The identification, assessment and incorporation of RWE into our economic model was a key challenge. At the outset, the intention was to work with a vendor willing to provide such evidence to NICE. This arrangement fell through and we were consequently required to use evidence identified during our own literature review performed in accordance with the NICE RWE framework [24]. Fortunately, we identified a retrospective review of cases produced by the UK Renal Oncology Collaborative (ROC) [25]. This covered 17 UK centres, providing information on overall survival (OS), progression-free survival (PFS) and time on treatment for up to five lines of therapy, alongside the key disease and demographic variables to a very high level of completeness. The data available from the UK ROC were a much richer data source than the original planned source, which did not include information on PFS or risk status; however, with RWE, there often comes a catch. In this case, some data were to be kept confidential from the companies involved while the data owners completed their publications. This led to protest from several of the company stakeholders, who argued that if they refused to provide data to NICE they would face negative consequences [26]. While of course this is not an ideal situation, we would note that as the external assessment group (EAG), neither we nor NICE received complete patient-level data in Analysis Data Model (ADaM) format from any of the involved companies and that, as with many oncology submissions, a large volume of critical data were redacted (utility values from the trial, data on time on treatment, relative dose intensities, etc.).

We found that when compared with clinical trials, patients in the real-world had less favourable outcomes due to treatments being given to people who did not meet restrictive trial inclusion criteria, reflecting the well-known differential between efficacy and effectiveness. We also found that subsequent therapies used in the trials differed considerably from those used in the real-world. This led to lower estimated OS when using RWE, less absolute OS gain for a given relative efficacy, and therefore less favourable (but more realistic) cost-effectiveness estimates.
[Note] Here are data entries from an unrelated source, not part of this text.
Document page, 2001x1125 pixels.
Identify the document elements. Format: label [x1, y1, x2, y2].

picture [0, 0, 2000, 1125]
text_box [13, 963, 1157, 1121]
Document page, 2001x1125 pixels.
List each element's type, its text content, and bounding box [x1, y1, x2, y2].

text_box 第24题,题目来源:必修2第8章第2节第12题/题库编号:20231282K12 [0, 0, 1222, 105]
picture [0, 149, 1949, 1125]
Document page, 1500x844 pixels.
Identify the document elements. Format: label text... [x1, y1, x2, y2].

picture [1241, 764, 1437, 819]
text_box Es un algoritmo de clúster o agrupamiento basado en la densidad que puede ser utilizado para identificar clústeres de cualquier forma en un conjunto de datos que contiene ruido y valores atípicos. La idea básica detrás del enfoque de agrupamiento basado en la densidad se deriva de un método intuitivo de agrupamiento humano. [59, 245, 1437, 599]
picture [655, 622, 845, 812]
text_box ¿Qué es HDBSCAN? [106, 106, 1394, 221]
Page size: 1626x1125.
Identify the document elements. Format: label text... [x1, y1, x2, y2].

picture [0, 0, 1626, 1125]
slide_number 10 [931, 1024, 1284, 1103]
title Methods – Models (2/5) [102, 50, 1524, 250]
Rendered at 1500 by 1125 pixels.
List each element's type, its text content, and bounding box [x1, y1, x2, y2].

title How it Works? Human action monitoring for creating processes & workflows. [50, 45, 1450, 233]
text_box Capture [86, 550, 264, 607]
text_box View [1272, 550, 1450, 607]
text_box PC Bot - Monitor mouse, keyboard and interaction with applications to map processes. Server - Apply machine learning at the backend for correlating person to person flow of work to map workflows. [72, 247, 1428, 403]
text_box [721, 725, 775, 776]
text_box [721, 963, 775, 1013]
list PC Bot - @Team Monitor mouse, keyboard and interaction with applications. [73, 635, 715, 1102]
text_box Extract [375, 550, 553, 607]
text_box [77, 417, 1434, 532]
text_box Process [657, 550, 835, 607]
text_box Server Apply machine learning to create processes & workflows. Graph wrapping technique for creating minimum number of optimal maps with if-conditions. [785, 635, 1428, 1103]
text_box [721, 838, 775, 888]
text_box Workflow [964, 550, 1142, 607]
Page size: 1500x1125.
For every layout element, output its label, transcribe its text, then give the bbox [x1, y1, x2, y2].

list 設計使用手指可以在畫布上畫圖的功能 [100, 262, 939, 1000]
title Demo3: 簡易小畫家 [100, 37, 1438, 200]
If NICE move to regular use of RWE to assess baseline risk, one could expect the need for larger price discounts to ensure cost effectiveness.

5 What Now?

Having completed the RCC pilot, it is clear that having a reference model of this nature achieves standardisation goals and highlights nicely the issues and shortcomings of the piecewise STA process (where structural uncertainties are often glossed over). However, it represents a considerable investment in time and resource. Technical efficiency gains will naturally follow only after a series of appraisals applying the reference model.

If NICE move to increased use of reference models, it will be important for academics to take the lead in developing these in partnership with industry, following the example of reference models in diabetes, as well as frequently re-used/re-built models such as the CORE Diabetes Model and Project HERCULES model in Duchenne’s [27, 28]. This way, models can be developed that make the best use of all available data and consider all companies value propositions without bias towards particular companies. Our model is available open source now that the final guidance has been published (https://github.com/nice-digital/NICE-model-repo). Given the similarity of model structures used across the majority of oncology applications, it would form the perfect basis for an adaptable generic oncology model template.

NICE’s pilot programme is to be commended for allowing the ‘norms’ of HTA to be challenged and allowing a framework in which issues with current process can be addressed and new solutions tested. We would perhaps offer our view that these types of pilots take time and that de-risking them by increasing timelines and initially de-linking them from the heat of a live appraisal may be advisable in future.